According to a study in 2014, “Children’s food allergies are gradually increasing, but they may be as much as doubling among Black children.” Smelling, eating or touching foods in which a child is allergic can cause a life-threatening reaction, known as anaphylaxis. “…African American and Hispanic children had significantly higher rates of food-induced anaphylaxis than White children…,” said Dr. Mahboobeh Mahdavinia, an Allergy & Immunology specialist at Rush University who conducted a different study in 2016.
The list of life-threatening allergies is unlimited. Mahdavinia’s study also found that compared to whites, “Black children have much higher rates of asthma, eczema, and allergies to wheat and soy.” Peanuts were the most common food allergen across all racial groups.
A New York preschool is currently under investigation after giving three-year-old Elijah Silvera a grilled-cheese sandwich when he was allergic to dairy. As Elijah’s throat closed, he gasped for air and then went into anaphylactic shock. According to the reports, the school did not call 911 and it was his mother who took the boy to the emergency room. He died at the hospital. Elijah’s family reported that they had informed the school about his allergy, completed the appropriate documents and provided medication. What is a parent to do when you follow the protocol, complete all of the paperwork and put everyone on alert? Yet your child is still exposed to a life-threatening allergen.
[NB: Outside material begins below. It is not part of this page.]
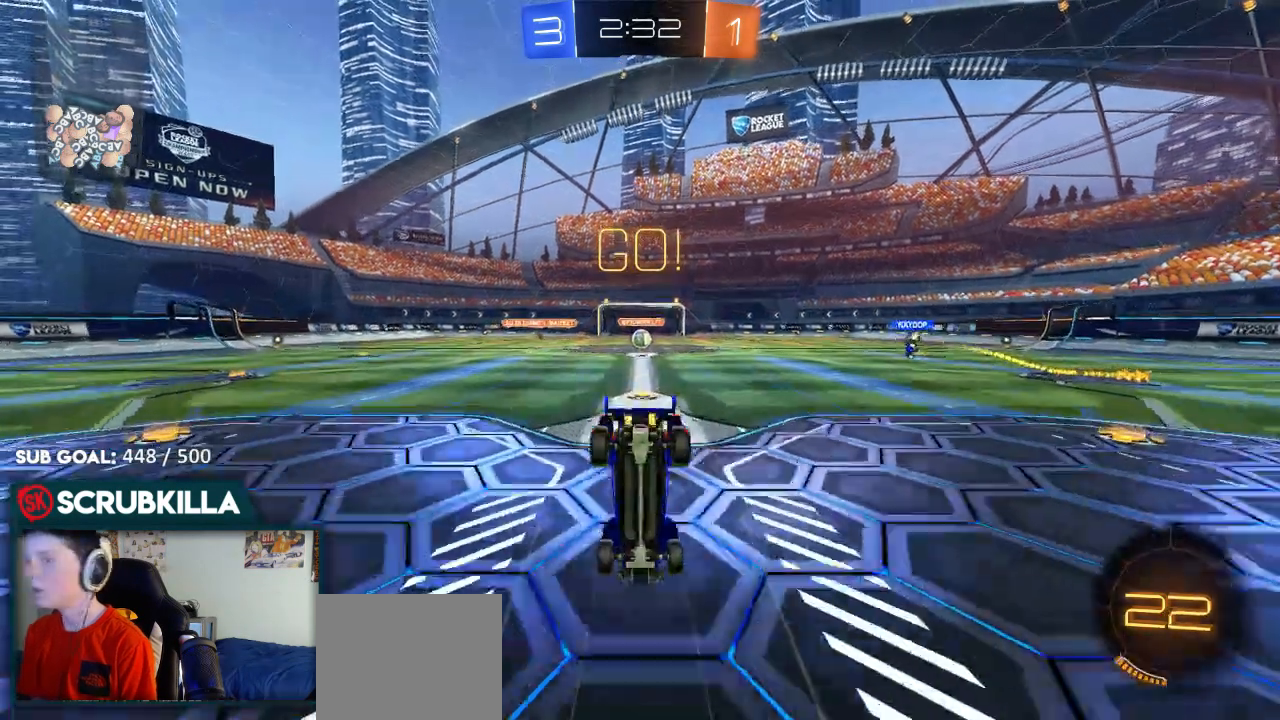
{"buttons": [], "left_stick": "up", "right_stick": "center", "events": [[117, "Y", "up"], [383, "R2", "up"], [383, "Y", "down"], [450, "Y", "up"]]}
Children’s food allergies are gradually increasing, but they may be as much as doubling among Black children.
HOW TO PROTECT YOUR YOUNG CHILD
- Ask how your school manages allergies and how are newly hired staff educated on students’ allergies.
- Prepare and provide information about your child’s allergies to all necessary staff.
- Create a “Food Allergy & Anaphylaxis Emergency Care Plan” with your child’s teacher, directors, and staff.
- Provide a complete list of foods to which your child is allergic.
- List the possible symptoms of your child’s allergic reaction.
- Post the treatment that should be administered to your child, and under what circumstances.
- Provide the contact information for emergency medical services (i.e., 911), your child’s allergist, and you.
- Provide a current picture of your child in the plan.
- Include a doctor’s note with the signature of your child’s allergist (or other licensed health care provider).
- Teach your child what to expect if he or she is having a reaction and how to describe it, with and without words.
- If your child is prescribed an Epinephrine Auto-Injector also known as an EpiPen, provide two pens to your child’s school. Be sure staff know how to use it and your child knows how to use it, if possible. The auto-injectors expire after a year, therefore, be sure to put the expiration date on your calendar. Source: FoodAllergy.org
Preschool children and older school-age children can communicate to others what they cannot eat. Teach young children what they cannot eat by using food flash cards. Give them words to alert adults that these foods will cause them a problem, for example, “If I eat this I will have to go to the hospital.” Parents can put many precautions in place but unfortunately, even the best efforts can fail. Keep the lines of communication open and repeatedly remind the school staff of your child’s allergies.